Gold trades as a commodity so commercial users and Speculators can buy and sell futures contracts based on the underlying physical metal.
This paper representation of Gold is not recommended for most Investors.
Gold ETF (GLD)
The SPDR Gold Shares ETF (NYSEARCA GLD) provides Investors with a vehicle that tracks the price of Gold.
The GLD ETF is useful for monitoring the Precious metals sector but it is not recommended as a Gold investment vehicle.
The physical metal category of a Gold portfolio consists of real metal accessible by the Investor and certificates for allocated metal.

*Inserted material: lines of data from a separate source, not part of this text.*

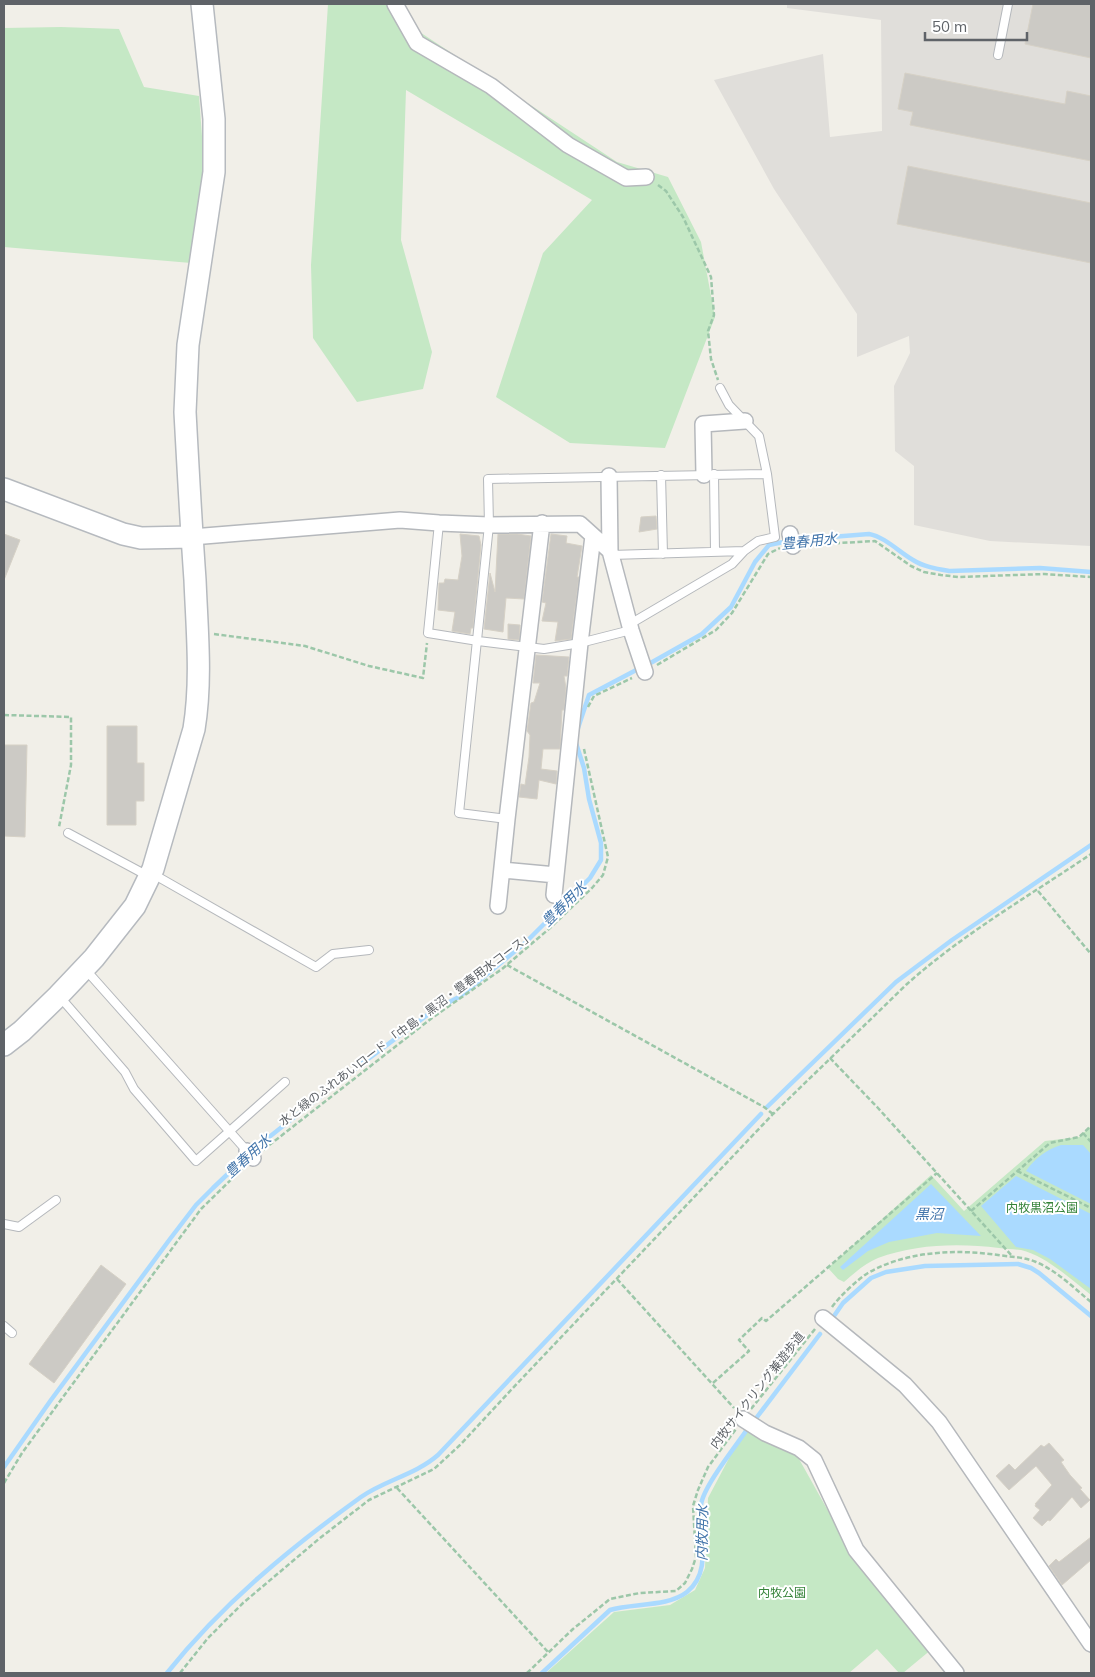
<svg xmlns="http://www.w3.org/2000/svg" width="1095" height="1677" font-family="Mulish,'Noto Sans JP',sans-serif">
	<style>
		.industrial { fill: #e0deda }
		.green { fill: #c5e8c5 }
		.water { fill: #aadaff }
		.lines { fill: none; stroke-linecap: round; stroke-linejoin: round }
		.stream { stroke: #aadaff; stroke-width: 4.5 }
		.building { fill: #cccac5; stroke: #d6d1c6 }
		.lane-casing { stroke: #b5b8bc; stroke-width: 10 }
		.street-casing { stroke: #b5b8bc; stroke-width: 18 }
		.secondary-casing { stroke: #b6babf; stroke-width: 24 }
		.path { stroke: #9cc7a9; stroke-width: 2.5; stroke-dasharray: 5 2.5; stroke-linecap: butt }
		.lane { stroke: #fff; stroke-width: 8 }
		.street { stroke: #fff; stroke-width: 15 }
		.secondary { stroke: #fff; stroke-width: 21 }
		.labels { text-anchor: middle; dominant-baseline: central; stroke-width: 4; stroke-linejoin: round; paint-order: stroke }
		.street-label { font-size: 12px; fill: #5f6368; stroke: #fff }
		.park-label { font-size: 12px; fill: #348238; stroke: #fff }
		.water-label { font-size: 14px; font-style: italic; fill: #4174aa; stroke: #fff }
	</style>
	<rect width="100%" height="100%" fill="#f1efe8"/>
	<path class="industrial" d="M787 4H1091V546L990 541 914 525V466L895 451 894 386 910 353 909 336 857 357V314L774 189 714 80 823 54 830 137 882 131 881 20 787 8Z"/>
	<path class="green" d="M328 4H391L406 23 617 162 668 177 701 242 715 317 665 448 570 443 496 397 543 253 592 200 406 90 401 240 432 352 423 389 357 402 313 338 311 265Z
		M61 27 119 29 144 87 199 96 204 163 191 263 4 247V28Z
		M1091 1126V1295C1072 1280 1046 1256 1021 1250 1014 1249 1006 1249 999 1248 959 1243 916 1244 878 1258 866 1263 854 1273 844 1282L838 1279 828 1268 931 1175 964 1211 1045 1141 1079 1137Z
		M745 1428 794 1450 855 1559 932 1649 903 1673H899L877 1649 849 1673H546L614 1612 670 1605 695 1590 705 1568 708 1498Z"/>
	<path class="water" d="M1061 1145H1083L1091 1154V1204L1026 1171C1035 1158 1046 1150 1061 1145Z
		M1016 1176 1091 1214V1289L1050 1259 1033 1250 1016 1247 981 1206Z
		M931 1184 981 1236 937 1233 889 1242 868 1251 843 1270 840 1267Z"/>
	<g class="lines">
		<path class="stream" d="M647 665 702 634 731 607 755 562 769 545 793 540 869 534C885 537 899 552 913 560 924 567 938 569 950 571L1040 568 1091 572
			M578 728 589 695 640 668
			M767 1107 896 982 952 940 1091 845
			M834 1316 843 1303 871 1278 886 1272 925 1266 1018 1264 1031 1268 1039 1273 1091 1316
			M754 1421 820 1334
			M4 1467 51 1400 170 1239 196 1205 213 1188 254 1149 360 1065 434 1010 459 997 525 943 590 878 601 860V843L589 799 584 768 575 740
			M167 1673C222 1604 290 1548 361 1497 385 1480 415 1475 438 1455L761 1114
			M542 1673 610 1610C633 1603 668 1607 687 1592 714 1570 697 1534 701 1505 703 1487 735 1447 746 1431"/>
	</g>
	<path class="building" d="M1033 4H1091V58L1025 44Z
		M905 73 1065 104 1067 91 1091 96V161L910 125 913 112 898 109Z
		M908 166 1091 203V263L897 224Z
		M656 516 657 529 639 532 641 517Z
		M4 534 20 540 4 580Z
		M460 534 479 536 481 545 473 628H471L470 634 452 631 455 612 438 610 439 583H444L445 579 458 580 462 556Z
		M498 534H517L531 536 524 599 506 598 503 632 484 629 490 573 495 592Z
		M551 534 567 536 566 543 582 546 577 577H579L571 639 555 641 558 622 542 621 546 603 542 602Z
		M508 624 520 625 519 640 508 639Z
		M536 655 569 657 567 676H564L566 688 564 710H562L560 749H543L541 769 557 771 556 784 539 780 537 799 519 797 521 784 525 785 529 757 530 735 527 731 531 703 534 702 540 683H533Z
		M107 726H137V763H144V801H136V825H107Z
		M4 745H27L25 837 4 836Z
		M101 1265 126 1284 54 1383 29 1364Z
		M1049 1443 1064 1460 1061 1462 1070 1475 1082 1488 1080 1489 1090 1500 1081 1508 1072 1497 1050 1521 1048 1520 1042 1526 1033 1518 1040 1510 1035 1506 1036 1504H1035L1052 1485 1036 1466 1009 1490 996 1476 1009 1464 1015 1470 1041 1445 1044 1447Z
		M1091 1537V1560L1062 1585 1049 1566 1056 1559 1059 1562Z"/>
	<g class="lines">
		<defs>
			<path id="lane" d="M998 55 1008 4
				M714 474 715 552
				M661 475 663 554
				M439 523 428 633 478 641 544 649 580 643 631 630
				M611 555 744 551
				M630 624 732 564 744 551 758 541 775 537 767 474 759 436 729 405 720 388
				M507 819 459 813 489 525 488 479 767 474
				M68 833 148 876
				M153 874 316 967 333 954 369 950
				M86 970 247 1151
				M60 997 125 1072 134 1089 196 1161 285 1082
				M4 1224 19 1227 56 1200
				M4 1326 12 1333"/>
			<path id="street" d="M395 4 417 43 491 86 568 145 626 178 646 177
				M704 475 703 424 745 421
				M609 476 610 551
				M790 534 793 546
				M192 537 400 520 439 523 489 525 580 524 610 551 631 630 645 672
				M502 870 556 875
				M554 895 580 643 593 536
				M498 906 507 819 542 523
				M247 1151 253 1158
				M823 1318 905 1385 939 1422 1091 1644
				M743 1419 765 1433 799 1448 814 1460 856 1550 956 1673"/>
			<path id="secondary" d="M4 489 123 534 141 538 192 537
				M4 1045 22 1031 58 996 94 958 135 906 153 869 194 729C202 680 197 630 195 580 191 524 188 468 185 412L188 345 214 172V119L202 4"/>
		</defs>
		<use href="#lane" class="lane-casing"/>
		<use href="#street" class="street-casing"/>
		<use href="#secondary" class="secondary-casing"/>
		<path class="path" d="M658 185 666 191 683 217 711 277 714 315 708 331 711 359 718 380
			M805 545 875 541 911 566 924 572 941 575 958 577 1044 574 1091 577
			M214 634 305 646 369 666 423 678 427 643
			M657 665 716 630 732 613 768 554 780 548
			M588 707 594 696 632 678
			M4 715 71 717V765L59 827
			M1038 891 1091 954
			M507 965 764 1107 773 1114
			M830 1058 878 1108 1012 1256
			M1083 1133 1091 1142
			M263 1150 432 1018 502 969 550 928 592 888 603 875 608 857 584 749
			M1017 1171 1091 1208
			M971 1211 1050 1143 1079 1137 1091 1126
			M617 1279 734 1408
			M832 1307C839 1297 858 1279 868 1273 906 1251 956 1249 998 1255 1011 1257 1024 1257 1036 1262 1057 1271 1074 1288 1091 1302
			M713 1383 749 1351 739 1340 762 1318 766 1321 937 1173
			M751 1409 815 1329
			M4 1483 22 1453 201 1209 244 1167
			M397 1488 548 1652
			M180 1673 208 1638 243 1603 320 1538 369 1500 434 1469 460 1445 511 1390 773 1114 907 984C963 934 1029 896 1091 854
			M527 1673 573 1629 610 1599 640 1593 676 1591 685 1583 692 1569 696 1557 693 1506 698 1490 708 1467 736 1429"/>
		<use href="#lane" class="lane"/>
		<use href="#street" class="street"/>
		<use href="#secondary" class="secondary"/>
	</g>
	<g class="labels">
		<g class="street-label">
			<text transform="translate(406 1028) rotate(-37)">水と緑のふれあいロード 「中島・黒沼・豊春用水コース」</text>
			<text transform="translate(757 1390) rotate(-52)">内牧サイクリング兼遊歩道</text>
		</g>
		<g class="park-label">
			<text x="1042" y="1207">内牧黒沼公園</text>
			<text x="782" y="1592">内牧公園</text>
		</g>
		<g class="water-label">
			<text transform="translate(809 541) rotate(-6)">豊春用水</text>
			<text transform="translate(564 904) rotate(-45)">豊春用水</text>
			<text transform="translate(248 1156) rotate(-42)">豊春用水</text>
			<text x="929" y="1214">黒沼</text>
			<text transform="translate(702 1533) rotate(-89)">内牧用水</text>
		</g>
	</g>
	<rect width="1095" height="1677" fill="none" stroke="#5f6368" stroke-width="10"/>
	<path d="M925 32v8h102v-8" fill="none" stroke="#5f6368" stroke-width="2.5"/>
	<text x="932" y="32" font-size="15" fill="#5f6368" stroke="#ffffff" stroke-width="4" paint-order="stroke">50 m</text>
</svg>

GLD is not equivalent to physical Gold.
How to Invest in Gold stocks
Mining stocks tend to magnify Gold’s price movement by 2x or 3x.
Investors seeking leverage to the bull Market trend in Gold will want to assemble a Portfolio of select Mining stocks.
There are multiple categories of Gold miners to Invest in. They are listed below in order of most conservative to least conservative:
- Dividend payers
- Royalty / streaming companies
- Emerging producers
- ETFs – GDX, GDXJ
- Exploration and development companies
Best way to Invest in Gold
When making an Investment in Gold, start by understanding your reasons why.
Knowing how to Invest in Gold can be intimidating for beginners but the knowledge is available for do-it-yourselfers and there are Financial advisers who specialize in the precious metals.
Physical Gold forms the foundation of your portfolio so start there.
Gold futures are primarily for speculators and hedgers. They don't really qualify as investment vehicles unless they are being used to take possession of physical metal.
The Gold ETF GLD is not a substitute for owning physical metals and, in general, is not recommended.
Gold mining stocks leverage the price of Gold and can be added to a precious metals portfolio after some physical metal is acquired.
The stocks of advanced-stage developers and emerging producers are recommended for the best risk-to-reward in the current bull Market trend in Gold.
The best way to Invest in Gold is different for each individual depending on their Investing horizon and risk tolerance.